Could a Culture of Thinking be your silver lining? Could your team shift from a pressured culture of 'doing and consequences' to a culture of 'thinking, learning and positive action'? Many leaders were already frustrated with teams doing but not thinking. Acting but not mindfully aware of commercial impact. I believe this massive change in the landscape of working will promote authenticity. Even in the last 3 or 4 weeks living in a COVID-19 world, there are already really positive cultural signs where individual and groupthink are valued. Leaders are connecting with there teams and each other in ways they never have before. I am hearing leaders and teams are flourishing with this new connection.
So how can you actively promote a culture of thinking wit your team? Ron Ritchhart, Senior researcher at Harvard Project Zero and fellow at the University of Melbourne, is considered a leading expert in this area. Ron's work primarily focuses on building a culture of thinking in our schools. He talks about the 8 forces necessary to shape a culture of thinking:
Expectations - Leaders can adopt the expectation that learning in itself is an expectation of performance. Leaders and teams can openly discuss the kinds of thinking necessary for success.
Language - Through language, leaders can notice, name and draw attention to the thinking and ideas that are important in any working objective.

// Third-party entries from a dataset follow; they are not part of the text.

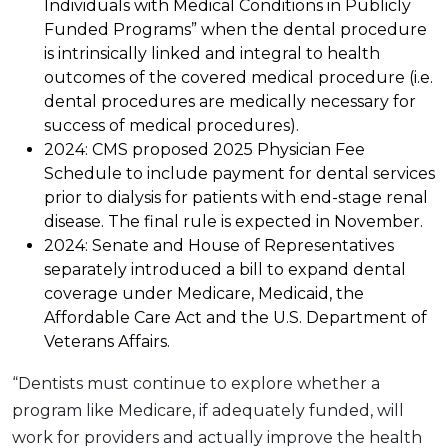
Individuals with Medical Conditions in Publicly
Funded Programs” when the dental procedure
is intrinsically linked and integral to health
outcomes of the covered medical procedure (i.e.
dental procedures are medically necessary for
success of medical procedures).
2024: CMS proposed 2025 Physician Fee
Schedule to include payment for dental services
prior to dialysis for patients with end-stage renal
disease. The final rule is expected in November.
2024: Senate and House of Representatives
separately introduced a bill to expand dental
coverage under Medicare, Medicaid, the
Affordable Care Act and the U.S. Department of
Veterans Affairs.
“Dentists must continue to explore whether a
program like Medicare, if adequately funded, will
work for providers and actually improve the health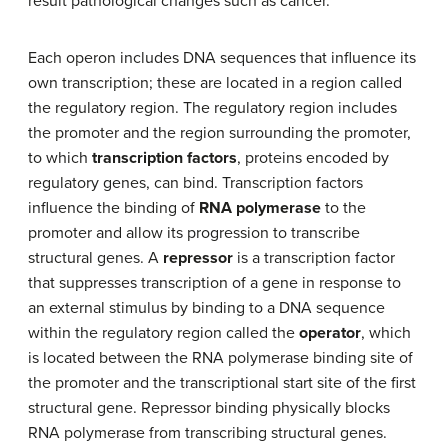
result pathological changes such as cancer.
Each operon includes DNA sequences that influence its
own transcription; these are located in a region called
the regulatory region. The regulatory region includes
the promoter and the region surrounding the promoter,
to which
transcription factors
, proteins encoded by
regulatory genes, can bind. Transcription factors
influence the binding of
RNA polymerase
to the
promoter and allow its progression to transcribe
structural genes. A
repressor
is a transcription factor
that suppresses transcription of a gene in response to
an external stimulus by binding to a DNA sequence
within the regulatory region called the
operator
, which
is located between the RNA polymerase binding site of
the promoter and the transcriptional start site of the first
structural gene. Repressor binding physically blocks
RNA polymerase from transcribing structural genes.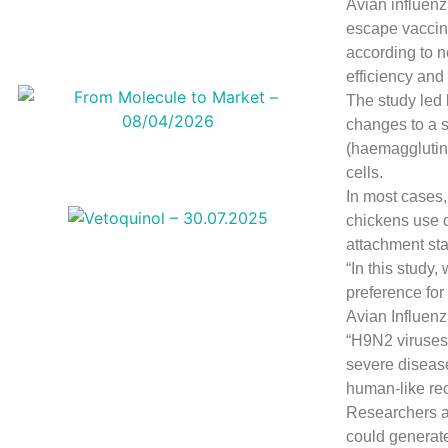
Avian influenz
escape vaccin
according to n
efficiency and
The study led 
changes to a s
(haemagglutini
cells.
In most cases,
chickens use di
attachment st
“In this study
preference for
Avian Influenz
“H9N2 viruses 
severe disease
human-like rec
Researchers a
could generate 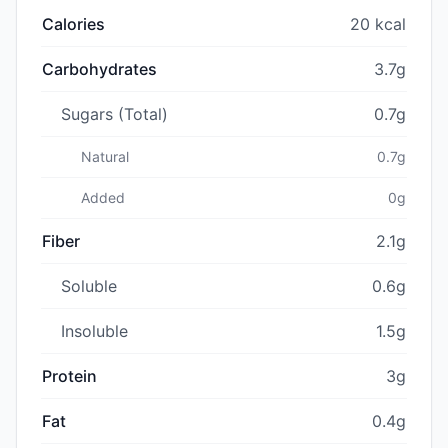
Calories
20 kcal
Carbohydrates
3.7g
Sugars (Total)
0.7g
Natural
0.7g
Added
0g
Fiber
2.1g
Soluble
0.6g
Insoluble
1.5g
Protein
3g
Fat
0.4g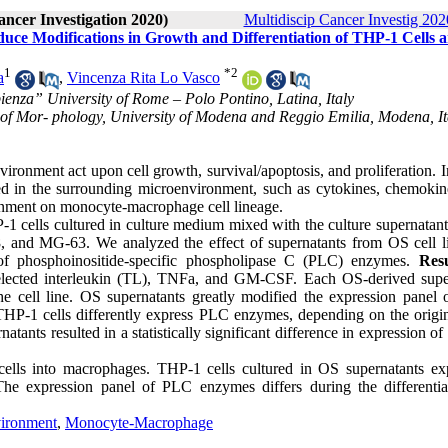
ancer Investigation 2020)
Multidiscip Cancer Investig 2020
ce Modifications in Growth and Differentiation of THP-1 Cells 
1
*
2
a
,
Vincenza Rita Lo Vasco
enza” University of Rome – Polo Pontino, Latina, Italy
of Mor- phology, University of Modena and Reggio Emilia, Modena, Ita
ironment act upon cell growth, survival/apoptosis, and proliferation.
ed in the surrounding microenvironment, such as cytokines, chemokin
ironment on monocyte-macrophage cell lineage.
1 cells cultured in culture medium mixed with the culture supernatant
8, and MG-63. We analyzed the effect of supernatants from OS cell l
 phosphoinositide-specific phospholipase C (PLC) enzymes.
Resu
 selected interleukin (TL), TNFa, and GM-CSF. Each OS-derived supe
he cell line. OS supernatants greatly modified the expression panel
THP-1 cells differently express PLC enzymes, depending on the origin
tants resulted in a statistically significant difference in expression 
cells into macrophages. THP-1 cells cultured in OS supernatants ex
e expression panel of PLC enzymes differs during the differentia
ironment
,
Monocyte-Macrophage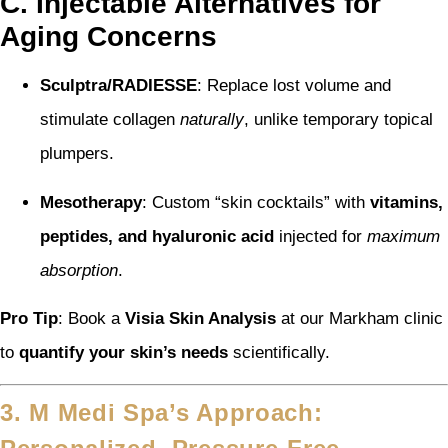
C. Injectable Alternatives for
Aging Concerns
Sculptra/RADIESSE
: Replace lost volume and
stimulate collagen
naturally
, unlike temporary topical
plumpers.
Mesotherapy
: Custom “skin cocktails” with
vitamins,
peptides, and hyaluronic acid
injected for
maximum
absorption
.
Pro Tip
: Book a
Visia Skin Analysis
at our Markham clinic
to
quantify your skin’s needs
scientifically.
3. M Medi Spa’s Approach: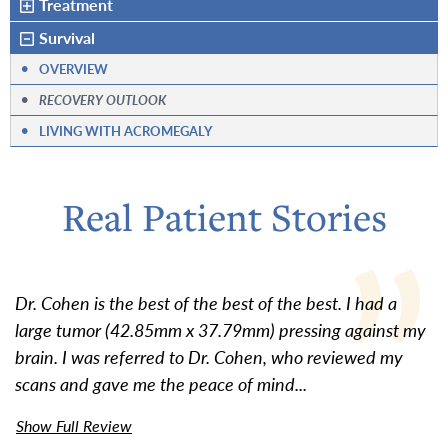
Treatment
Survival
•
OVERVIEW
•
RECOVERY OUTLOOK
•
LIVING WITH ACROMEGALY
Real Patient Stories
Dr. Cohen is the best of the best of the best. I had a
large tumor (42.85mm x 37.79mm) pressing against my
brain. I was referred to Dr. Cohen, who reviewed my
scans and gave me the peace of mind...
Show Full Review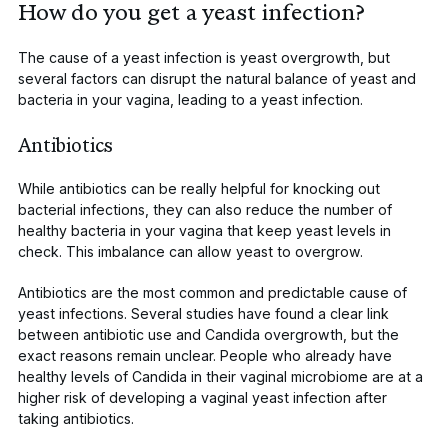
How do you get a yeast infection?
The
cause
of a yeast infection is yeast overgrowth, but
several factors can disrupt the natural balance of yeast and
bacteria in your vagina, leading to a yeast infection.
Antibiotics
While
antibiotics
can be really helpful for knocking out
bacterial infections, they can also reduce the number of
healthy bacteria in your vagina that keep yeast levels in
check. This imbalance can allow yeast to overgrow.
Antibiotics are the most
common and predictable
cause of
yeast infections.
Several studies
have found a clear link
between antibiotic use and
Candida
overgrowth, but the
exact reasons remain unclear. People who already have
healthy levels of
Candida
in their vaginal microbiome are at a
higher risk of developing a vaginal yeast infection after
taking antibiotics.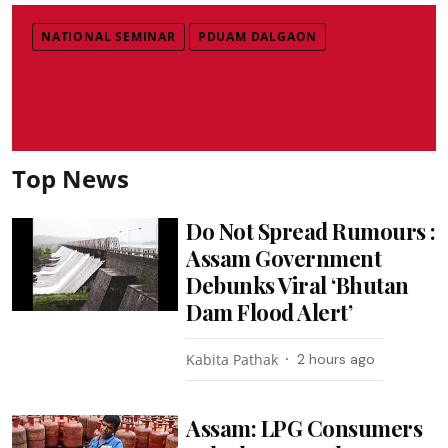
NATIONAL SEMINAR
PDUAM DALGAON
Top News
Do Not Spread Rumours :
Assam Government
Debunks Viral ‘Bhutan
Dam Flood Alert’
Kabita Pathak
2 hours ago
Assam: LPG Consumers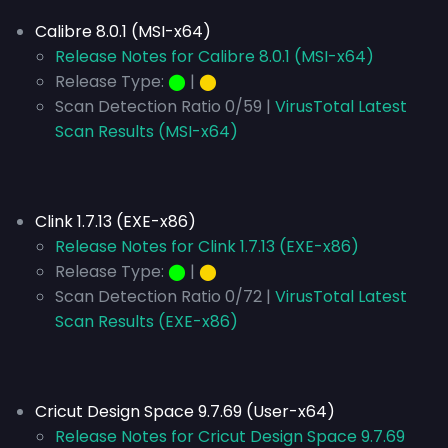
Calibre 8.0.1 (MSI-x64)
Release Notes for Calibre 8.0.1 (MSI-x64)
Release Type:
⬤
|
⬤
Scan Detection Ratio 0/59 |
VirusTotal Latest
Scan Results (MSI-x64)
Clink 1.7.13 (EXE-x86)
Release Notes for Clink 1.7.13 (EXE-x86)
Release Type:
⬤
|
⬤
Scan Detection Ratio 0/72 |
VirusTotal Latest
Scan Results (EXE-x86)
Cricut Design Space 9.7.69 (User-x64)
Release Notes for Cricut Design Space 9.7.69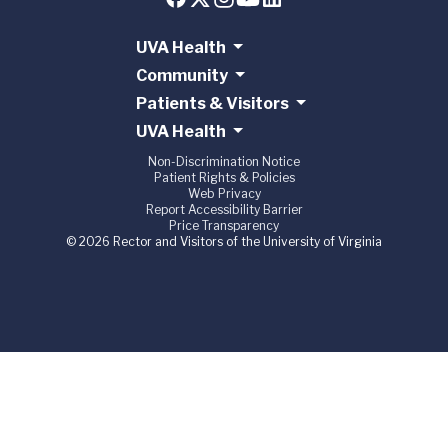
UVA Health
Community
Patients & Visitors
UVA Health
Non-Discrimination Notice
Patient Rights & Policies
Web Privacy
Report Accessibility Barrier
Price Transparency
© 2026 Rector and Visitors of the University of Virginia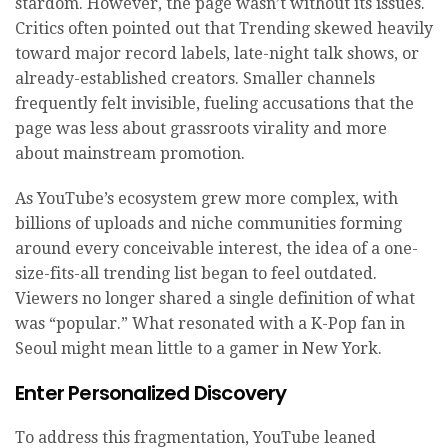
stardom. However, the page wasn’t without its issues.
Critics often pointed out that Trending skewed heavily
toward major record labels, late-night talk shows, or
already-established creators. Smaller channels
frequently felt invisible, fueling accusations that the
page was less about grassroots virality and more
about mainstream promotion.
As YouTube’s ecosystem grew more complex, with
billions of uploads and niche communities forming
around every conceivable interest, the idea of a one-
size-fits-all trending list began to feel outdated.
Viewers no longer shared a single definition of what
was “popular.” What resonated with a K-Pop fan in
Seoul might mean little to a gamer in New York.
Enter Personalized Discovery
To address this fragmentation, YouTube leaned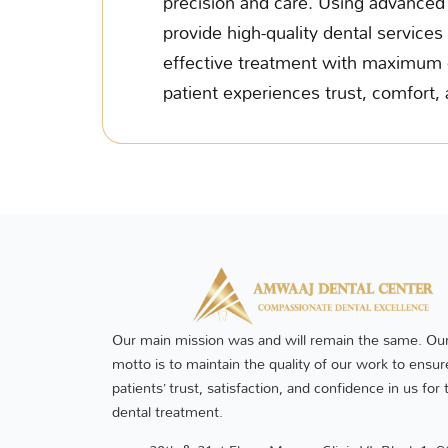
precision and care. Using advanced 
provide high-quality dental services 
effective treatment with maximum c
patient experiences trust, comfort, 
Our main mission was and will remain the same. Our
motto is to maintain the quality of our work to ensur
patients’ trust, satisfaction, and confidence in us for 
dental treatment.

Time - Giving individuals and teams time to think actually helps achieve working gals faster and more efficiently. Leaders and teams can consider where valuable thinking time would make a difference.
Modeling - Leaders can model their own thinking. Show teams your thought process, thew questions you asked yourself, the way you broke it down and worked through it. Make thinking visible so others can learn from your thinking.
Opportunities - Work structures like 'meetings', KPI's and weekly objectives can reinforce a work orientation rather than a learning orientation. Leaders and teams can look for opportunities to bring a culture of thinking to your virtual meetings. Leaders could see opportunities to be collaborative in goal-setting rather than directive. Get creative to facilitate the opportunity for learning and thinking experiences.
Routines - Teams must establish thinking routines. Weekly routines. Meeting routines. Project routines. Your teams routines must offer team members known structures that facilitate great thinking. For example, "SEE-THINK-DO" where the team discussed what they are seeing at the moment, the thinking that that has prompted, and a discussion about what actions we could do as a result.
Interactions - Nothing speaks louder in a culture of thinking than the nature of the interactions within it. Listening, questioning, observation, curiosity, sharing perspectives are all alive and well in healthy cultures of thinking.
Environment - Many workplaces have already made some progress in this area. We know the physical space we work in promotes culture and thinking. However, as teams now work from home, it is healthy to talk about things we could do to maximise the environment for effective thinking. Being perched up on the dining table, with a screaming toddler running around in the background, may not be most conducive to a culture of thinking. Over time, working with the situation we find ourselves in, how can we maximise our environments for greater quality thinking?
As leaders and teams move through this COVID-19 experience, give a little though to these 3 questions:
Question 1: What are you seeing out there in regards to the ways individuals and teams are contributing to groupthink?
Question 2: What examples of thinking would you love your team to have post-COVID-19?
Question 3: What could you do to promote thinking in a virtual world?
Looking forward to having more conversations about the future of thinking in your team and your working culture.